I'm currently studying how to figure out the time complexity of functions but I'm struggling a bit with the subject so far, and I came across a scenario that I really don't understand how to solve.
For the following function:
fun fun1(n: Int, m: Int): Int{
if(n/m == 0)
return 0
else
return 1 fun1(n/m, m)
}
I have to figure out it's time complexity in two different situations:
a) When m has a set value of 2 (m = 2 for any n)
b) n and m don't have set values
I believe that in either case the complexity would be O(n) for either of them but I'm having a hard time putting that conclusion into an expression, specially for the case where n and m can have any value.

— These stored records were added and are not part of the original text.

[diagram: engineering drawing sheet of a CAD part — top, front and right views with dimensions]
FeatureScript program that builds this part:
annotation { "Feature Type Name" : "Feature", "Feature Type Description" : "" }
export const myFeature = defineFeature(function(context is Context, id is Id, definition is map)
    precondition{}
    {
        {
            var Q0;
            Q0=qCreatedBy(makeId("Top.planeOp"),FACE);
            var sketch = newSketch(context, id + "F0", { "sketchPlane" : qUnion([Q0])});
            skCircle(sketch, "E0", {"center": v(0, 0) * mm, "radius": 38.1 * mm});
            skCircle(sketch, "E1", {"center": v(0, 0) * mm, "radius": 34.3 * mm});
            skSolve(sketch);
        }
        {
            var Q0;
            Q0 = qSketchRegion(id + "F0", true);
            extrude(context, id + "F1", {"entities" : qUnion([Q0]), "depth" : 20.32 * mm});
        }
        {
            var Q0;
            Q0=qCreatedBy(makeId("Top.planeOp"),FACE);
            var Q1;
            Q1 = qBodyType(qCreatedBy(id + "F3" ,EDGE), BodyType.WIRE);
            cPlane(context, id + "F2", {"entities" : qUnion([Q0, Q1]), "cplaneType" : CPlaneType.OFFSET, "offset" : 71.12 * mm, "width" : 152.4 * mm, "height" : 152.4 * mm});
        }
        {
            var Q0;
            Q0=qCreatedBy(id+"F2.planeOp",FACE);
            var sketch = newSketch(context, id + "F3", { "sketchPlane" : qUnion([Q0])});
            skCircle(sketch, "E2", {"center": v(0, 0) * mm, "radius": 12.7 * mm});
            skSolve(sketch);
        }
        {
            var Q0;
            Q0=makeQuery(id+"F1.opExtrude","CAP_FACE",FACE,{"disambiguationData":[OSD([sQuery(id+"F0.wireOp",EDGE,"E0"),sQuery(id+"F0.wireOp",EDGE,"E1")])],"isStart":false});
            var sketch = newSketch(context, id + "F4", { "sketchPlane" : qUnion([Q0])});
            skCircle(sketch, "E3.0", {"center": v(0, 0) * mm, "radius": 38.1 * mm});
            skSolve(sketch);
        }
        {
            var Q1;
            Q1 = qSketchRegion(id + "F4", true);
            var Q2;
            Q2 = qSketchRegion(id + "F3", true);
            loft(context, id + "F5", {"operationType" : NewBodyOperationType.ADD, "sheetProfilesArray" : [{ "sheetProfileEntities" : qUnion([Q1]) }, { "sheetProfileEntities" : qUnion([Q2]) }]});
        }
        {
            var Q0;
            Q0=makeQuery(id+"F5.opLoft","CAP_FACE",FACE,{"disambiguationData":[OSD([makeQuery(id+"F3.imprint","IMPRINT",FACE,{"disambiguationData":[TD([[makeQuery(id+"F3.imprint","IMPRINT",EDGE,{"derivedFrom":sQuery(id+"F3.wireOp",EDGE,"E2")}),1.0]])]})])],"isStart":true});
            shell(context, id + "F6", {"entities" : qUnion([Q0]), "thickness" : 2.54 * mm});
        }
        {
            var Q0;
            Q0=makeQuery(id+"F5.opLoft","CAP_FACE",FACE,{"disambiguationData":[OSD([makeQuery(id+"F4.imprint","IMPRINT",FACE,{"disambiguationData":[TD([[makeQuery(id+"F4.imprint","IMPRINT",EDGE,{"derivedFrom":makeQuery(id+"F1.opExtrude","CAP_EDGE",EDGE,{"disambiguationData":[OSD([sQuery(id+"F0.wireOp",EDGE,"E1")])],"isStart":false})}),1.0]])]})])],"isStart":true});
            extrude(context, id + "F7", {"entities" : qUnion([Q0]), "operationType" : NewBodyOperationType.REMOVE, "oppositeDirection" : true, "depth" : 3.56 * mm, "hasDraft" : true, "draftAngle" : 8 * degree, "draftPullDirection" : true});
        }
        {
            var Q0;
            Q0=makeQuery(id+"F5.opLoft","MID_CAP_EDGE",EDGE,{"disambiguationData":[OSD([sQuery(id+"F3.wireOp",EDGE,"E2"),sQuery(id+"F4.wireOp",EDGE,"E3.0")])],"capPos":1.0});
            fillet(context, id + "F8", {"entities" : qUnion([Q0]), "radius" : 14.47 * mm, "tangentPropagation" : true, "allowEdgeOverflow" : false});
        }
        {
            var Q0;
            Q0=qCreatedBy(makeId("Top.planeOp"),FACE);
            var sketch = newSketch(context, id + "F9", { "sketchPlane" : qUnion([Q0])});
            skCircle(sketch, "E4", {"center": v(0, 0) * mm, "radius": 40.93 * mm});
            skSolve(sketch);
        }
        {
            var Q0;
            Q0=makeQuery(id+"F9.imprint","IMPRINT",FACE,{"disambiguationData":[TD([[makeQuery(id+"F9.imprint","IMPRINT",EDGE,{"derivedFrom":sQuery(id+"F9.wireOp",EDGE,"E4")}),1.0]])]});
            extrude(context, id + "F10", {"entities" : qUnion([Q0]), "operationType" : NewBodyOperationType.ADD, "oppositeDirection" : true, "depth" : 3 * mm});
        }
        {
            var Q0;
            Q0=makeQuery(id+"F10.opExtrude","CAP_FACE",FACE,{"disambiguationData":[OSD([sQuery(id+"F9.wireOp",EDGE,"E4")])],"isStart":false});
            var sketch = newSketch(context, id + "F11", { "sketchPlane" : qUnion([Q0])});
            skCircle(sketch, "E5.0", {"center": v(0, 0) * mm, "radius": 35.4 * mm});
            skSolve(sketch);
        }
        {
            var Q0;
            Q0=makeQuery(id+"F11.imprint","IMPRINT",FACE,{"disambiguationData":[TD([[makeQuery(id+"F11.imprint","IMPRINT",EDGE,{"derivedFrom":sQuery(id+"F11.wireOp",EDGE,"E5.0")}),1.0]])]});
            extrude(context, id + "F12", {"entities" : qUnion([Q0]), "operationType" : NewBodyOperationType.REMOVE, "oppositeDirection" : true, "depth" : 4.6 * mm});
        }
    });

Thank you in advance for any help!
CodePudding user response:
The easier way to visualize is to fit in some numbers.
Let say, n = 32, m = 2, in every recursive call you will reduce n by 2 time, so
n
call #1: 32
call #2: 16
call #3: 8
call #4: 4
call #5: 2
call #6: 1
The complexity of the program is basically the number of call
* the complexity of the non-recursive part
CodePudding user response:
The complexity is Theta(log_m(n)), or equivalently Theta(log n / log m) using a log rule.
The function finds the lowest integer a such that m^a >= n, and it does this is a steps. That's ceil(log_m(n)) = ceil(log(n) / log(m)) steps.
If m is fixed (and m>1), you can write it as Theta(log n).
If you want a 1-variable form, you can use O(log n) (as long as m>1), but the tight bound needs both variables.